NZ: Merchandise trade

Tue Dec 19 15:45:00 CST 2017

Actual Previous Revised
Merchandise trade Balance - level NZ$-1193M NZ$-871M NZ$-843M
Exports - M/M percent change -0.5% 4.9% 4.5%
Exports - Y/Y percent change 19.6% 16.2% 16.1%
Imports - M/M percent change 4.7% 7.1% 6.3%
Imports - Y/Y percent change 26.7% 15.0% 14.3%

New Zealand's merchandise trade balance deficit widened to NZ$1,193 million in November from a revised NZ$843 in October.The increase in the deficit largely reflected the purchase of a large aircraft which boosted headline imports signficantly. New Zealand's trade deficit in November has averaged NZ$447 million over the last five years and this is the first time the deficit has exceeded NZ$1.0 billion in November since 2005

Exports rose 19.6 percent on the year in November, up from 16.1 percent in October and growing at the fastest pace in nearly four years. Strong dairy prices were the main factor pushing up headline growth, with the value of dairy exports up around 22 percent on the year in November despite declines in the volume of butter and milk powder exports. Exports of meat and forestry products also recorded strong growth, up around 47 percent and 50 percent on the year respectively. Using seasonally adjusted data, however, New Zealand's exports fell 0.5 percent on the month after an increase of 4.5 percent in October.
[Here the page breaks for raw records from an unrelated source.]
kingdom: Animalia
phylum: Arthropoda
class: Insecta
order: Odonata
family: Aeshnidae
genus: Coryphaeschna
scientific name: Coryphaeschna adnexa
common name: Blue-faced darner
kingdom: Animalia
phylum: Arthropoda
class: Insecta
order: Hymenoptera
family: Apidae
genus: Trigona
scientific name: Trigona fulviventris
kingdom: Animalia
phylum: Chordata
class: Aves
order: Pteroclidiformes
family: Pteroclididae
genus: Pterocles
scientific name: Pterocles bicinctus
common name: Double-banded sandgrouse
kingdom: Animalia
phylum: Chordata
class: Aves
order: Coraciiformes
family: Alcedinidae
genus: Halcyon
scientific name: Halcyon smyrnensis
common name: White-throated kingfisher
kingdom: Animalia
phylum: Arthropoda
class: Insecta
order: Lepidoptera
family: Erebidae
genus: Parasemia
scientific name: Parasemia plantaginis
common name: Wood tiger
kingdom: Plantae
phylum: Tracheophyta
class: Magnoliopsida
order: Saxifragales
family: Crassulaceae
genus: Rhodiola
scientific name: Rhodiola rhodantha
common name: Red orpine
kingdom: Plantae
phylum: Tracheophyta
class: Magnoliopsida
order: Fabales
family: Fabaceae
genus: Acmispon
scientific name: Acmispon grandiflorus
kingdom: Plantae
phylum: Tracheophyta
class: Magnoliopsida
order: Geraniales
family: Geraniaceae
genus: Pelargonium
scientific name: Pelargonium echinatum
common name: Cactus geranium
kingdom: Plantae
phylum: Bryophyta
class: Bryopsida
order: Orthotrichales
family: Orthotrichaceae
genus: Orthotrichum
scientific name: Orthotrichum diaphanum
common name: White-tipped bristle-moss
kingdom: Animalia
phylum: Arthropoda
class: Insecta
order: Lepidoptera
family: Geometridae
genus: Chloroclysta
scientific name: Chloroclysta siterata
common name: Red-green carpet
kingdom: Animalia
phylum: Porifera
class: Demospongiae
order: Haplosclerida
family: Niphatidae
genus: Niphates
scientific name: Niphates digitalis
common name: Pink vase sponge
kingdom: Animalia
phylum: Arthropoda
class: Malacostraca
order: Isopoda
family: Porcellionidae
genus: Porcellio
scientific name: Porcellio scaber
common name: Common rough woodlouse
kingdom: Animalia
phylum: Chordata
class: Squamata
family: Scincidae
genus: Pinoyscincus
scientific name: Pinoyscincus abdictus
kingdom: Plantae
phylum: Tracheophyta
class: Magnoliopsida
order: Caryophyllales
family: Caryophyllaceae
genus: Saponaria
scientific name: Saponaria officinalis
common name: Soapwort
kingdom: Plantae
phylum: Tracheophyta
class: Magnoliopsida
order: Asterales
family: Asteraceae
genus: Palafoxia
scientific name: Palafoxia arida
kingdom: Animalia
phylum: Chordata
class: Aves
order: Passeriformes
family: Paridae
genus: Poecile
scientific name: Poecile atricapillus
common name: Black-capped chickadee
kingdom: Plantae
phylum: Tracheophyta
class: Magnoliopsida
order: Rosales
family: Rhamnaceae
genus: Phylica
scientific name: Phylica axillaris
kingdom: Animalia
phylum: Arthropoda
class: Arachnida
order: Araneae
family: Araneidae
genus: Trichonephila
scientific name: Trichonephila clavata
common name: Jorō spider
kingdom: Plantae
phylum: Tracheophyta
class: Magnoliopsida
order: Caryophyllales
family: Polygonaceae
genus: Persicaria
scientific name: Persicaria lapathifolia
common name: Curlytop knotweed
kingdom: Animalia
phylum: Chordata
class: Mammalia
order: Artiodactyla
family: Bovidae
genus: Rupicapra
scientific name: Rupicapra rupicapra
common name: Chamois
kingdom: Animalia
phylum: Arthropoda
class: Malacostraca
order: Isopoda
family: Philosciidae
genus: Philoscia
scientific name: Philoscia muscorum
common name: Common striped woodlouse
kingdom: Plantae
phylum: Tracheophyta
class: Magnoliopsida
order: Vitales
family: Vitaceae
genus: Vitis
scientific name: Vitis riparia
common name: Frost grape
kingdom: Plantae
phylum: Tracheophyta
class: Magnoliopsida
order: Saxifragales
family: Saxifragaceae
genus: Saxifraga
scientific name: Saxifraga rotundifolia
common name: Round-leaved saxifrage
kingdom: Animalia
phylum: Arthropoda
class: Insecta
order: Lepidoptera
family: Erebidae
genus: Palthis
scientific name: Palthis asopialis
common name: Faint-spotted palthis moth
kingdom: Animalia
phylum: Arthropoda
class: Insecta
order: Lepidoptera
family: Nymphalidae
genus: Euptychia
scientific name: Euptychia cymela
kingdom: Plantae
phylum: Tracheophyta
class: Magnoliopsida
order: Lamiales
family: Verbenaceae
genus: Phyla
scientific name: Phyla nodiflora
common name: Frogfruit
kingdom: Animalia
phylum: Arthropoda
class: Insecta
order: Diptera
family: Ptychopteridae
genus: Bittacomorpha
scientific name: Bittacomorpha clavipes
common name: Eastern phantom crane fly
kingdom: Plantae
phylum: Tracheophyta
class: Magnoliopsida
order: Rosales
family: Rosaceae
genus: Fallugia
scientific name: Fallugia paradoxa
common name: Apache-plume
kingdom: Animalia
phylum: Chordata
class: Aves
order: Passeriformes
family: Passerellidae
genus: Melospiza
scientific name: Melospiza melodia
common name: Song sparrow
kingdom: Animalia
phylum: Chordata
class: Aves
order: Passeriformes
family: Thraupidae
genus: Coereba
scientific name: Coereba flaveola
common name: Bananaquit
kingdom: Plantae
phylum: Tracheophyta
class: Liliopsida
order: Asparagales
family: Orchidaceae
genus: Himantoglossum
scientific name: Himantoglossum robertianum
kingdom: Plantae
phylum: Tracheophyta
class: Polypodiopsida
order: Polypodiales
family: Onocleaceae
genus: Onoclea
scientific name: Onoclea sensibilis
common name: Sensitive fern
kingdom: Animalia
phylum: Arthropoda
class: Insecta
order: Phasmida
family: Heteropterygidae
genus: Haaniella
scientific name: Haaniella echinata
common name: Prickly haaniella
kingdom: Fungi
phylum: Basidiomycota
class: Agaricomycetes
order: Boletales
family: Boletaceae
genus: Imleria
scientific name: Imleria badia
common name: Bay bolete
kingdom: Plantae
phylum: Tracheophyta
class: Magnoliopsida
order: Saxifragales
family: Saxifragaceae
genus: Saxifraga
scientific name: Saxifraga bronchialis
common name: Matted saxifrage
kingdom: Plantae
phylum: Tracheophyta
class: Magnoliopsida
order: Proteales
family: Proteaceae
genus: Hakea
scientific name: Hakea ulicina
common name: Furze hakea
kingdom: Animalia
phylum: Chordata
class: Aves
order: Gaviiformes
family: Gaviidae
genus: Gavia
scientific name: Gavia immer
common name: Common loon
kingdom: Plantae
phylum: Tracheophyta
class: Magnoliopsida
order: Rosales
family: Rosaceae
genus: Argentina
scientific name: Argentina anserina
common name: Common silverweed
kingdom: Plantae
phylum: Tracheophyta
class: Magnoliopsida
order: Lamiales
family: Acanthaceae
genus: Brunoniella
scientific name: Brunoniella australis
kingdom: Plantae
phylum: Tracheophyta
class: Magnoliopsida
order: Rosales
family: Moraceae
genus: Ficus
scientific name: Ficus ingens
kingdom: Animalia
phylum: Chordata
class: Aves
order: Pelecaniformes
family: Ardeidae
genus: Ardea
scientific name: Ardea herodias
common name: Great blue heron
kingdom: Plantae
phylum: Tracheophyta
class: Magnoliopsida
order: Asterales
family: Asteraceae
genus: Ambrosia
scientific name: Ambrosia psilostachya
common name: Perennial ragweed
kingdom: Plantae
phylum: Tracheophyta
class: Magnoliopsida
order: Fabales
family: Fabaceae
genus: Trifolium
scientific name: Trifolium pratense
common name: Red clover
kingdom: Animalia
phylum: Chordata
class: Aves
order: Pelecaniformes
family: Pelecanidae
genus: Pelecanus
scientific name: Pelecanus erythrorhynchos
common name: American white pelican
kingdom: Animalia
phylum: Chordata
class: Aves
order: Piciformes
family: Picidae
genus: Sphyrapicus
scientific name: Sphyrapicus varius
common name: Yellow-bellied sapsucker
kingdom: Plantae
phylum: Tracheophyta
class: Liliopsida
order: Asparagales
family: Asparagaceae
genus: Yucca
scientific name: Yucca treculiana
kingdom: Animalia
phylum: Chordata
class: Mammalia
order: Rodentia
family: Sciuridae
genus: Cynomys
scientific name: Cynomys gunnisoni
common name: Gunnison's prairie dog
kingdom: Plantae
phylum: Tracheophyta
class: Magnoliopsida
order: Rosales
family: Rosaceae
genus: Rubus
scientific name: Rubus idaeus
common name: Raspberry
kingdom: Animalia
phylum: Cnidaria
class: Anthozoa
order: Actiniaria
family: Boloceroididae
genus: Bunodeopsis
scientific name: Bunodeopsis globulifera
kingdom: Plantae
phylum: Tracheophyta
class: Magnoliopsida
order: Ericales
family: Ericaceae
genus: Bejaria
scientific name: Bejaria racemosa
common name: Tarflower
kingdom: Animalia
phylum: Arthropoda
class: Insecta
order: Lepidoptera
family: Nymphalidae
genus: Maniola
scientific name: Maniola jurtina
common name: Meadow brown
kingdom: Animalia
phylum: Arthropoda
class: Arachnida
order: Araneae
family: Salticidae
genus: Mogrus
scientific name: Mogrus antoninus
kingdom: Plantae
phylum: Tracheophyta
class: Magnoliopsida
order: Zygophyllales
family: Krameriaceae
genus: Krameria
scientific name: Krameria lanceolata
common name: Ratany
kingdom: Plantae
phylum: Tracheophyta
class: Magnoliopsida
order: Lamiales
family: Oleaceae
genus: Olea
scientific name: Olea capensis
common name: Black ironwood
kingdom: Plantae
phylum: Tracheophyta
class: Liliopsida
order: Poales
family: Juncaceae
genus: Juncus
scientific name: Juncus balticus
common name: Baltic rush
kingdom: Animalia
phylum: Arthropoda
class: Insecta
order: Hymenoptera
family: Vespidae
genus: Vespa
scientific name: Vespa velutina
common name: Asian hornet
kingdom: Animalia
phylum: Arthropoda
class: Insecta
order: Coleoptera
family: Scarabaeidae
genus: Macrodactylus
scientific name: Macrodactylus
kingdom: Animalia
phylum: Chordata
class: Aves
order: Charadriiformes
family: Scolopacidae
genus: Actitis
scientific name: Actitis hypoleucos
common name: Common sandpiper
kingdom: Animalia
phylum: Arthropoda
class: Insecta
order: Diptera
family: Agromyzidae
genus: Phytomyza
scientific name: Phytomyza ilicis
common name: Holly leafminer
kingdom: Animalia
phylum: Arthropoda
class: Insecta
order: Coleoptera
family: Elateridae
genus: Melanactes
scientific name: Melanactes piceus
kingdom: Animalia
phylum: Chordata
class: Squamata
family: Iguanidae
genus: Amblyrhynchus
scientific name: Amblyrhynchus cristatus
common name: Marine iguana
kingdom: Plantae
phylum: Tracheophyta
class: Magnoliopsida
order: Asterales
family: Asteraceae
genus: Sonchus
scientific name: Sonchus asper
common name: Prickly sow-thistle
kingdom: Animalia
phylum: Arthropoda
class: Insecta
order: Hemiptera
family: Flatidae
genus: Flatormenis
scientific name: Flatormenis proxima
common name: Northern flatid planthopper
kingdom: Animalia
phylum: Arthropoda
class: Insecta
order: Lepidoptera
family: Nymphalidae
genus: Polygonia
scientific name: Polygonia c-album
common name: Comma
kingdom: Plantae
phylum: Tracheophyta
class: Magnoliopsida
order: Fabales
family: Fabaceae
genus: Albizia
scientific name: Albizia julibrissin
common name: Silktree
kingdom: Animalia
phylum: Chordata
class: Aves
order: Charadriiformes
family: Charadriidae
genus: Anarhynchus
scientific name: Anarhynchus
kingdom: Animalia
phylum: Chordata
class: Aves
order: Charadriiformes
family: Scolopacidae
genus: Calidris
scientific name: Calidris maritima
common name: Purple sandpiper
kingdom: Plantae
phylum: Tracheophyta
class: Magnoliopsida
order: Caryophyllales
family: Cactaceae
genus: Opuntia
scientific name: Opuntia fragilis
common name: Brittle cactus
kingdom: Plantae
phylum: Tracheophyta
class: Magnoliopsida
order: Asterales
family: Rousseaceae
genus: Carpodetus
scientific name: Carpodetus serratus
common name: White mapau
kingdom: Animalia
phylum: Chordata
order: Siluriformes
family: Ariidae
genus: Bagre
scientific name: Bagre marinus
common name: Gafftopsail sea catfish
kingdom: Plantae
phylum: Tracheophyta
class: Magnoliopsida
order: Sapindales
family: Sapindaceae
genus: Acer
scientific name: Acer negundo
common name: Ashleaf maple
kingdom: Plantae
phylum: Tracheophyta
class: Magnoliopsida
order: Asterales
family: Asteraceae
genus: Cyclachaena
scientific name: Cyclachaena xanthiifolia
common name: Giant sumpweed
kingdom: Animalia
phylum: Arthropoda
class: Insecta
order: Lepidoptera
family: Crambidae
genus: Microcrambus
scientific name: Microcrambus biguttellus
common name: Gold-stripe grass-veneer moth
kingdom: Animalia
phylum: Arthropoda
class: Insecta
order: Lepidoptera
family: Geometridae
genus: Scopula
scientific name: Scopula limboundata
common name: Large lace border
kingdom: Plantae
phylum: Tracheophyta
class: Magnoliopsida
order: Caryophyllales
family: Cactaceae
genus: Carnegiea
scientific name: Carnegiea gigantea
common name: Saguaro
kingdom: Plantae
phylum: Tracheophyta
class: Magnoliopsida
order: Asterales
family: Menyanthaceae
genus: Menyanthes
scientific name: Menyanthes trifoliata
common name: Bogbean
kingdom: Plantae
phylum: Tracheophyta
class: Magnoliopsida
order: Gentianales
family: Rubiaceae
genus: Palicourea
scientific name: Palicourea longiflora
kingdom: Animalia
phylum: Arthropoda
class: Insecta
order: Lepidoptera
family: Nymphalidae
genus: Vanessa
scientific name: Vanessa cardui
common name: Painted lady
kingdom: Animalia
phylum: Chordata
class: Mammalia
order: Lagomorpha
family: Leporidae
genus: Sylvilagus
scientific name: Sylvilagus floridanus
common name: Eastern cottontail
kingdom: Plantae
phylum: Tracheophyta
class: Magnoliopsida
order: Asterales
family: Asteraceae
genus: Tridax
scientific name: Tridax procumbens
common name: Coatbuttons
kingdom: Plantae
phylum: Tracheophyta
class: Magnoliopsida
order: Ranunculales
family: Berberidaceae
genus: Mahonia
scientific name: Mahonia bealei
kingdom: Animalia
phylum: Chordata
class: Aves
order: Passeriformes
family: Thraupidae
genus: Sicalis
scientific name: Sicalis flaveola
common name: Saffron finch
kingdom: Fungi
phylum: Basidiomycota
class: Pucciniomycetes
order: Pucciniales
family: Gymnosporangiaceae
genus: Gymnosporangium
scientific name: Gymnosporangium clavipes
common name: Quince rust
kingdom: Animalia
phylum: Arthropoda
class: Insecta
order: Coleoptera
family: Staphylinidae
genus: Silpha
Imports of goods increased by 26.7 percent on the year in November, accelerating sharply from growth of 14,3 percent in October. This was the strongest year-on-year growth in imports since 1999 but was boosted in large part by a one-off purchase of a large aircraft. Other categories of imports however, also recorded strong growth, including an 18 percent year-on-year increase in imports of vehicles, parts and accessories. Using seasonally adjusted data, New Zealand's goods imports rose 4.7 percent on the month in November after an increase of 6.3 percent in October.

The international trade balance measures the difference between imports and exports of both tangible goods and services. Imports may act as a drag on domestic growth and they may also increase competitive pressures on domestic producers. Exports boost domestic production. Trade balance values are calculated by deducting imports (cif) from exports (fob).

Changes in the level of imports and exports, along with the difference between the two (the trade balance) are a valuable gauge of economic trends here and abroad. While these trade figures can directly impact all financial markets, they primarily affect the value of the NZ dollar in the foreign exchange market. Imports indicate demand for foreign goods in New Zealand. Exports show the demand for NZ goods in countries overseas. The currency can be sensitive to changes in the trade deficit run by New Zealand since this trade imbalance creates greater demand for foreign currencies. The bond market is also sensitive to the risk of importing inflation.